Das alte Verhalten von Großgrundbesitzern wird nicht mehr akzeptiert

Am gestrigen Sonntag fuhr im Distrikt Lakhimpur-Kherie im Bundesstaat Uttar Pradesh ein Konvoi von Mitgliedern der Regierungspartei in eine Demonstration von Bauern - drei von ihnen starben an den Folgen, etliche wurde verletzt.

Anschließend wurde noch ein Bauer unter ungeklärten Umständen erschossen und ein Journalist tot aufgefunden.
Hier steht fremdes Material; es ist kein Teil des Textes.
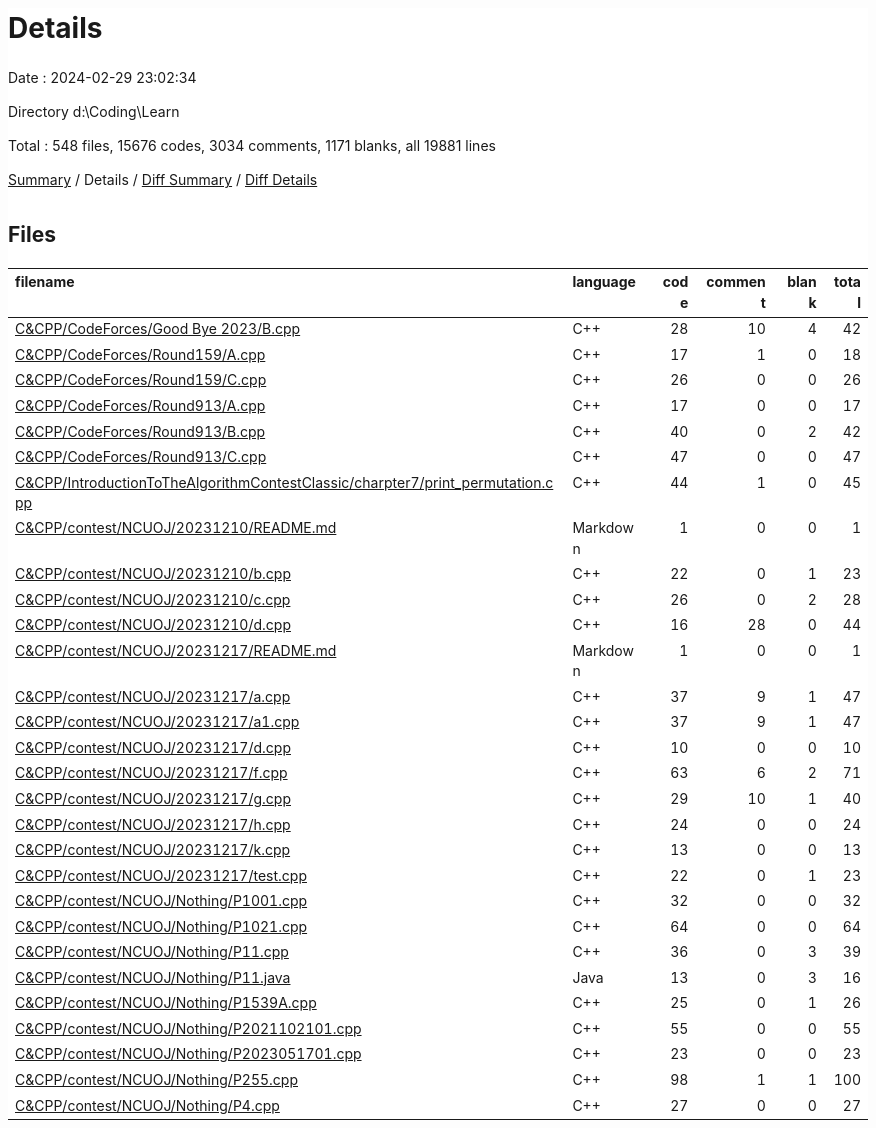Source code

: # Details

Date : 2024-02-29 23:02:34

Directory d:\\Coding\\Learn

Total : 548 files,  15676 codes, 3034 comments, 1171 blanks, all 19881 lines

[Summary](results.md) / Details / [Diff Summary](diff.md) / [Diff Details](diff-details.md)

## Files
| filename | language | code | comment | blank | total |
| :--- | :--- | ---: | ---: | ---: | ---: |
| [C&CPP/CodeForces/Good Bye 2023/B.cpp](/C&CPP/CodeForces/Good%20Bye%202023/B.cpp) | C++ | 28 | 10 | 4 | 42 |
| [C&CPP/CodeForces/Round159/A.cpp](/C&CPP/CodeForces/Round159/A.cpp) | C++ | 17 | 1 | 0 | 18 |
| [C&CPP/CodeForces/Round159/C.cpp](/C&CPP/CodeForces/Round159/C.cpp) | C++ | 26 | 0 | 0 | 26 |
| [C&CPP/CodeForces/Round913/A.cpp](/C&CPP/CodeForces/Round913/A.cpp) | C++ | 17 | 0 | 0 | 17 |
| [C&CPP/CodeForces/Round913/B.cpp](/C&CPP/CodeForces/Round913/B.cpp) | C++ | 40 | 0 | 2 | 42 |
| [C&CPP/CodeForces/Round913/C.cpp](/C&CPP/CodeForces/Round913/C.cpp) | C++ | 47 | 0 | 0 | 47 |
| [C&CPP/IntroductionToTheAlgorithmContestClassic/charpter7/print_permutation.cpp](/C&CPP/IntroductionToTheAlgorithmContestClassic/charpter7/print_permutation.cpp) | C++ | 44 | 1 | 0 | 45 |
| [C&CPP/contest/NCUOJ/20231210/README.md](/C&CPP/contest/NCUOJ/20231210/README.md) | Markdown | 1 | 0 | 0 | 1 |
| [C&CPP/contest/NCUOJ/20231210/b.cpp](/C&CPP/contest/NCUOJ/20231210/b.cpp) | C++ | 22 | 0 | 1 | 23 |
| [C&CPP/contest/NCUOJ/20231210/c.cpp](/C&CPP/contest/NCUOJ/20231210/c.cpp) | C++ | 26 | 0 | 2 | 28 |
| [C&CPP/contest/NCUOJ/20231210/d.cpp](/C&CPP/contest/NCUOJ/20231210/d.cpp) | C++ | 16 | 28 | 0 | 44 |
| [C&CPP/contest/NCUOJ/20231217/README.md](/C&CPP/contest/NCUOJ/20231217/README.md) | Markdown | 1 | 0 | 0 | 1 |
| [C&CPP/contest/NCUOJ/20231217/a.cpp](/C&CPP/contest/NCUOJ/20231217/a.cpp) | C++ | 37 | 9 | 1 | 47 |
| [C&CPP/contest/NCUOJ/20231217/a1.cpp](/C&CPP/contest/NCUOJ/20231217/a1.cpp) | C++ | 37 | 9 | 1 | 47 |
| [C&CPP/contest/NCUOJ/20231217/d.cpp](/C&CPP/contest/NCUOJ/20231217/d.cpp) | C++ | 10 | 0 | 0 | 10 |
| [C&CPP/contest/NCUOJ/20231217/f.cpp](/C&CPP/contest/NCUOJ/20231217/f.cpp) | C++ | 63 | 6 | 2 | 71 |
| [C&CPP/contest/NCUOJ/20231217/g.cpp](/C&CPP/contest/NCUOJ/20231217/g.cpp) | C++ | 29 | 10 | 1 | 40 |
| [C&CPP/contest/NCUOJ/20231217/h.cpp](/C&CPP/contest/NCUOJ/20231217/h.cpp) | C++ | 24 | 0 | 0 | 24 |
| [C&CPP/contest/NCUOJ/20231217/k.cpp](/C&CPP/contest/NCUOJ/20231217/k.cpp) | C++ | 13 | 0 | 0 | 13 |
| [C&CPP/contest/NCUOJ/20231217/test.cpp](/C&CPP/contest/NCUOJ/20231217/test.cpp) | C++ | 22 | 0 | 1 | 23 |
| [C&CPP/contest/NCUOJ/Nothing/P1001.cpp](/C&CPP/contest/NCUOJ/Nothing/P1001.cpp) | C++ | 32 | 0 | 0 | 32 |
| [C&CPP/contest/NCUOJ/Nothing/P1021.cpp](/C&CPP/contest/NCUOJ/Nothing/P1021.cpp) | C++ | 64 | 0 | 0 | 64 |
| [C&CPP/contest/NCUOJ/Nothing/P11.cpp](/C&CPP/contest/NCUOJ/Nothing/P11.cpp) | C++ | 36 | 0 | 3 | 39 |
| [C&CPP/contest/NCUOJ/Nothing/P11.java](/C&CPP/contest/NCUOJ/Nothing/P11.java) | Java | 13 | 0 | 3 | 16 |
| [C&CPP/contest/NCUOJ/Nothing/P1539A.cpp](/C&CPP/contest/NCUOJ/Nothing/P1539A.cpp) | C++ | 25 | 0 | 1 | 26 |
| [C&CPP/contest/NCUOJ/Nothing/P2021102101.cpp](/C&CPP/contest/NCUOJ/Nothing/P2021102101.cpp) | C++ | 55 | 0 | 0 | 55 |
| [C&CPP/contest/NCUOJ/Nothing/P2023051701.cpp](/C&CPP/contest/NCUOJ/Nothing/P2023051701.cpp) | C++ | 23 | 0 | 0 | 23 |
| [C&CPP/contest/NCUOJ/Nothing/P255.cpp](/C&CPP/contest/NCUOJ/Nothing/P255.cpp) | C++ | 98 | 1 | 1 | 100 |
| [C&CPP/contest/NCUOJ/Nothing/P4.cpp](/C&CPP/contest/NCUOJ/Nothing/P4.cpp) | C++ | 27 | 0 | 0 | 27 |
Doch die Zeiten in Indien, in denen so etwas klaglos hingenommen wird, sind vorbei: Die protestierenden Bauern griffen den Konvoi an und töteten vier Anhänger der Regierungspartei.

Zudem haben sich fast alle wichtigen Oppositionspolitiker des Landes auf den Weg nach Lakhimpur-Kheri gemacht - die meisten von ihnen sind jedoch festgenommen worden oder werden an der Grenze zu Uttar Pradesh festgehalten.

Den Aussagen der Mitglieder des Konvois, dass die Schuld alleine bei den protestierenden Bauern liegt, scheint augenblicklich kaum jemand im Land zu glauben.